Lawrence Swingler helped establish the Neighborhood Watch for Meadowlark Lane and Scanfield Street around seven years ago and has served as the watch captain since then.

“When it first came across my mind to do it was when there were certain crimes around the area,” said Swingler. “There were a lot of Amber Alerts of children, and I had two younger boys at the time … our neighborhood is a nice neighborhood and I want to keep it safe.”

Swingler said the group was slow to begin with but now has gained more members and activity in the group.

Swingler worked with former Madisonville Police Chief Wade Williams in setting the group up.

“I spoke with him and he referred me to the right people,” he said. “I had security lights put up in the area, neighborhood watch signs put up and had some things fixed and got code enforcement involved in keeping the neighborhood clean.”

Swingler said he also worked to have an increase of patrol by police in the area.

The group communicates through email mostly, with Swingler sending out updates and adding people to a contact list that want to be part of the group.

“We were meeting every Thursday of each month,” he said. “Just before the pandemic started, we started holding back a little bit, now we are every four months.”

Tim Thomas, president of the Hopkins County Crime Stoppers Board, talked about the success and importance of Neighborhood Watch as it pertains to keeping communities safe.

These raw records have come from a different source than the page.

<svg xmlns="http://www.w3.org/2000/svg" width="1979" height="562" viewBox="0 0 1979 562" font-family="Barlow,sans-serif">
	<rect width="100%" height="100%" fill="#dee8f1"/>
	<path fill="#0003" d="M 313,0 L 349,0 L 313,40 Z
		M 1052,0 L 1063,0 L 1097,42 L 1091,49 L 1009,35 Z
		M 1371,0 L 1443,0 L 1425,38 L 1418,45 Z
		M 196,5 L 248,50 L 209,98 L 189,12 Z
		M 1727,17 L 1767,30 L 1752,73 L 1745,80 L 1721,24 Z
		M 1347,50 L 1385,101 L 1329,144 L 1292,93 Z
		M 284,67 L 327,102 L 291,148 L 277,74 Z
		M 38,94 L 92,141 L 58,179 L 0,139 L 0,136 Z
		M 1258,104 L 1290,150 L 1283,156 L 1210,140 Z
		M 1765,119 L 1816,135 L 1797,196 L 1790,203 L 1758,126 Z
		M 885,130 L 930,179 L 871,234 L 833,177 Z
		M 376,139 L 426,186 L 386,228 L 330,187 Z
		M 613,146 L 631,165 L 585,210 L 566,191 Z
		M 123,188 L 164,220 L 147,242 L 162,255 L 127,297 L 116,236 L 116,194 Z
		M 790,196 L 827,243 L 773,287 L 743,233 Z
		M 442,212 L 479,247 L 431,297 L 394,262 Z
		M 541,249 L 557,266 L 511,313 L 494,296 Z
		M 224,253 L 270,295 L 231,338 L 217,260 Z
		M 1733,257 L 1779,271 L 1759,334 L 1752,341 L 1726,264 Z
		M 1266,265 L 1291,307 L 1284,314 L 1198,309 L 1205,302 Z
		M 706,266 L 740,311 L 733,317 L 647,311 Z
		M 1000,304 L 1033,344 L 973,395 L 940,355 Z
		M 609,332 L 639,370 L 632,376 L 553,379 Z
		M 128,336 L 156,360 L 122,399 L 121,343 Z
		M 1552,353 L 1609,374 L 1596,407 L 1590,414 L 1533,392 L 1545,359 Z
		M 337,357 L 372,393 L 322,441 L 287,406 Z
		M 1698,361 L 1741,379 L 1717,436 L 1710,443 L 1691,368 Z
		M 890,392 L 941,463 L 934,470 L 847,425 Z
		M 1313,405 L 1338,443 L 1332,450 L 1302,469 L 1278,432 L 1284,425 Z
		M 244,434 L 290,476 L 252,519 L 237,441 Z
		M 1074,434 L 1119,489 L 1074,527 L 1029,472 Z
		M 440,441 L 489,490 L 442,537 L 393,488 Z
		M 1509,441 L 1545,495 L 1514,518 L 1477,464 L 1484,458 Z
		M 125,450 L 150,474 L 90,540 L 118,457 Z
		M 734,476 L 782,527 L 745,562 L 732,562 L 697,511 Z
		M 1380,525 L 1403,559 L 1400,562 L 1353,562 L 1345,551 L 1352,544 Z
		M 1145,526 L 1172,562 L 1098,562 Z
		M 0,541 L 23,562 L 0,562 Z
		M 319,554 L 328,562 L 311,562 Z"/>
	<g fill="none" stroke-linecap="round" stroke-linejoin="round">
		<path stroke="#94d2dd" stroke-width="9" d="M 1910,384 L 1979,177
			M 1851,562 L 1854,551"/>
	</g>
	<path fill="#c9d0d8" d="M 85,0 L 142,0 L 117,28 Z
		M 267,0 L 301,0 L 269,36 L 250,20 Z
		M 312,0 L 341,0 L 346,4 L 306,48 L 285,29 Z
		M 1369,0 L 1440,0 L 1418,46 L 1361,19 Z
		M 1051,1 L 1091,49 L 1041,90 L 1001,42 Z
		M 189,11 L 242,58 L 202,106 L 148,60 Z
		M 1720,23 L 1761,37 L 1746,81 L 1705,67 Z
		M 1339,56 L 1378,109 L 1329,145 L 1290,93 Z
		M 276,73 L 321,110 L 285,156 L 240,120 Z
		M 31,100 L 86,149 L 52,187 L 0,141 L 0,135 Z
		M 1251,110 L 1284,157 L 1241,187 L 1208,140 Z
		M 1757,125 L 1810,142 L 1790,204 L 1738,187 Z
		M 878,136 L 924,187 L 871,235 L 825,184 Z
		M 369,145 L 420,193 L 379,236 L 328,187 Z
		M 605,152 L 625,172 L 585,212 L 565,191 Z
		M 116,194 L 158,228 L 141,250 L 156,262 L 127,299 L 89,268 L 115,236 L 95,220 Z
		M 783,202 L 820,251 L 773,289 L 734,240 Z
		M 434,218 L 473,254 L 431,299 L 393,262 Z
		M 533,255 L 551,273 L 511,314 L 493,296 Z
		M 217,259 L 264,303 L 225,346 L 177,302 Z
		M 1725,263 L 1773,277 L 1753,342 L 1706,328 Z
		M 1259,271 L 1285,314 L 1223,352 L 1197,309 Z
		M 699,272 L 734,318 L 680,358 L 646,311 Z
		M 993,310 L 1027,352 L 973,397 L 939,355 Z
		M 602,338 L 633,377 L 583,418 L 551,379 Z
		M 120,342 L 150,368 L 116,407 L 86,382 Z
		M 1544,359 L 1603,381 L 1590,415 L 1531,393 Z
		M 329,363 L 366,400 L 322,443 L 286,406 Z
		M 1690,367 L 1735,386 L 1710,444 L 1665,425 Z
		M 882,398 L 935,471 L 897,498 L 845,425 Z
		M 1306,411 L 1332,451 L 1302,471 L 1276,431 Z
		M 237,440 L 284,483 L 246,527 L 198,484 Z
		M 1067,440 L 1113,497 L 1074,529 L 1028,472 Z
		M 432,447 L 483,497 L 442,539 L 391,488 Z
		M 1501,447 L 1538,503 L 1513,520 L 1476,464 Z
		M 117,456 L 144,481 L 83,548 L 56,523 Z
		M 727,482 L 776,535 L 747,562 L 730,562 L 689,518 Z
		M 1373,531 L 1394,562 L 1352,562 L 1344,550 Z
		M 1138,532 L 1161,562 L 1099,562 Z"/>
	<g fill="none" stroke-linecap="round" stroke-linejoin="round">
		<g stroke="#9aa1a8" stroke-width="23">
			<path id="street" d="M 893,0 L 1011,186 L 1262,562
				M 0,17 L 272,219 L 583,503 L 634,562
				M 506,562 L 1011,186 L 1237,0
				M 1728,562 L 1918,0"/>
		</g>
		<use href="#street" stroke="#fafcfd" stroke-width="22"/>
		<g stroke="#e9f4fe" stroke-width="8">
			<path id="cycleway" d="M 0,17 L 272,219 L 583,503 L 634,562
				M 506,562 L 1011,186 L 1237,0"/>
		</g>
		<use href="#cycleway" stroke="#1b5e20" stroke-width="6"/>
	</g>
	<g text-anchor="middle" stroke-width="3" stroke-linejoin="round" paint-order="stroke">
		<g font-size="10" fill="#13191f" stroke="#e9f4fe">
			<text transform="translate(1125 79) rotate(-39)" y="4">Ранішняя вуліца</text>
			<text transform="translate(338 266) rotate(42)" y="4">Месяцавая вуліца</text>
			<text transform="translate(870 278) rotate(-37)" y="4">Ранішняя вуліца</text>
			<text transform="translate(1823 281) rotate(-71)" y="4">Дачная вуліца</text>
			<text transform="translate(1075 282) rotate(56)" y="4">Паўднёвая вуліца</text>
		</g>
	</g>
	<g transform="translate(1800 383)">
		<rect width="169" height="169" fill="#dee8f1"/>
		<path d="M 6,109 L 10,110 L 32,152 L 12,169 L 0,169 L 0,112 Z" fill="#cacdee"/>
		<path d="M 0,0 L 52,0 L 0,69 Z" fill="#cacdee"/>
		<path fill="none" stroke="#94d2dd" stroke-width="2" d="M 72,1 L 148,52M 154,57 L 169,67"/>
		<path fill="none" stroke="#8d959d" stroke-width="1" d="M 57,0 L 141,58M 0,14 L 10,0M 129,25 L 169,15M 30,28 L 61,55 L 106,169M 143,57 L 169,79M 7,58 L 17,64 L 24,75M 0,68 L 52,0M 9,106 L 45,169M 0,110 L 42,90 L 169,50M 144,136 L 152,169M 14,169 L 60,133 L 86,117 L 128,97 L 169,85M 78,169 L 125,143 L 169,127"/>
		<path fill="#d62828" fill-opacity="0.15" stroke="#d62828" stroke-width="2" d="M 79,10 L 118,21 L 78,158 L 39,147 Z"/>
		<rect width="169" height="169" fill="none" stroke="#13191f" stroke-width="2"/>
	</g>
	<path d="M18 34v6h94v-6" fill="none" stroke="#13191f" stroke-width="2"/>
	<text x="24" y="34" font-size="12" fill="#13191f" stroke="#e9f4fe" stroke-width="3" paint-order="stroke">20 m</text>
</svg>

“The Neighborhood Watch program is a vital block in the Crime Stoppers program because if you have a neighborhood watch then you are being successful in Crime Stoppers,” said Thomas. “I have to commend Lt. Stroud for the excellent work she is doing with our Neighborhood Watch because it takes a very committed officer to really make sure people understand the program and make people comfortable in taking part in the program.”

Thomas said a goal for 2021 is to have 15 Neighborhood Watch groups in the county by the end of the year.

“If we can have 15, we will be doing really well,” he said.